Toyota downplays Trump’s dubious claim about a $10 billion investment
October 30, 2025
As part of his Asian trip, Donald Trump spoke at the Asia-Pacific Economic Cooperation summit in South Korea about some good news he’d received a day earlier. “Yesterday I was with Mr. Toyoda in Japan, and he’s just announced he’s gonna spend, they’re gonna spend $10 billion, and they’re gonna build new car plants,” the president claimed, referring to Akio Toyoda, the CEO of Toyota. “And they’re gonna build ’em in numerous states.”

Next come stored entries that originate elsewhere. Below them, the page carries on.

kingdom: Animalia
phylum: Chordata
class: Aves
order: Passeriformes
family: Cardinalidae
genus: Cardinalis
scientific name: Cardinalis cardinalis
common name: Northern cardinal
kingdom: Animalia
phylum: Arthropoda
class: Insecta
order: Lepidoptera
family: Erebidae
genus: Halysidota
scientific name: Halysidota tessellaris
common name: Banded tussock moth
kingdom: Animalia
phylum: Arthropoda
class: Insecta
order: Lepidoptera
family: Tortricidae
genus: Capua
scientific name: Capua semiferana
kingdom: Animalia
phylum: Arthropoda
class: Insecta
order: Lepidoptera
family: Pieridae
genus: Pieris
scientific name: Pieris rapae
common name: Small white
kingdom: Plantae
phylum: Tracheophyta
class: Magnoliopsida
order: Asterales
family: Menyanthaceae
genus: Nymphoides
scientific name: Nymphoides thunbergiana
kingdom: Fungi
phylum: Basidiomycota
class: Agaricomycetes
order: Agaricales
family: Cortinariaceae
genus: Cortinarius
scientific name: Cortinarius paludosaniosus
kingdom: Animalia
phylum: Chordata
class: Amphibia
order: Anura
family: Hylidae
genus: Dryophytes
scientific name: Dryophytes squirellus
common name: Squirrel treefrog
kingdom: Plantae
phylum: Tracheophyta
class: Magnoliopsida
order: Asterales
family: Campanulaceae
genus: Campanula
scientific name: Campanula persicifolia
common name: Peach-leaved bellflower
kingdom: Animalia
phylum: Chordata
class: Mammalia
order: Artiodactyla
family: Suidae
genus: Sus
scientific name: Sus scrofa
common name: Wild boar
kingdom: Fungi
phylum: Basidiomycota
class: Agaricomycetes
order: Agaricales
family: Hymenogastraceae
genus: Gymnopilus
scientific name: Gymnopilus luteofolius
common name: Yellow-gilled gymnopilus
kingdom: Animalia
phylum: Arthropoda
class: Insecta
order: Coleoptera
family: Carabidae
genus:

The Republican was apparently so pleased with the developments that he told the story more than once. However, there was an important problem: The anecdote wasn’t altogether true. Reuters reported:
Japan’s Toyota Motor did not explicitly promise a new $10 billion investment in the United States, a senior executive said on Wednesday, a day after President Donald Trump mentioned a potential investment of that size. … Toyota executive Hiroyuki Ueda told reporters that in talks with the Japanese government and the U.S. embassy ahead of Trump’s visit, no such explicit promise was made about an investment of that size, adding Toyota would continue to invest and create jobs in America.
The executive tried to explain the possible reasoning for the misunderstanding, though he concluded, “[W]e didn’t specifically say that we’ll invest $10 billion over the next few years.”
Reuters’ report added that Ueda also said the topic of investment did not come up when the Toyota chairman briefly spoke to Trump at a U.S. Embassy event on Tuesday evening.
Similarly, The New York Times noted that the Trump White House also issued a memo this week claiming that Toyota would begin importing vehicles it made in the U.S. to Japan. The automaker clarified a day later that this might not actually happen, that it was only “considering” such a move.
All of this stood out as notable, in part because of Trump’s willingness to make claims that aren’t true, but also because of his specific claims about foreign investments. As we’ve discussed, the American president has in recent weeks inflated investment totals in ways that are practically cartoonish, boasting about several trillion dollars that will never materialize and that are badly at odds with his own White House’s figures.
The Toyota story is an extension of the same problem, offering a fresh reminder that those who accept the Republican’s claims at face value are making a terrible mistake.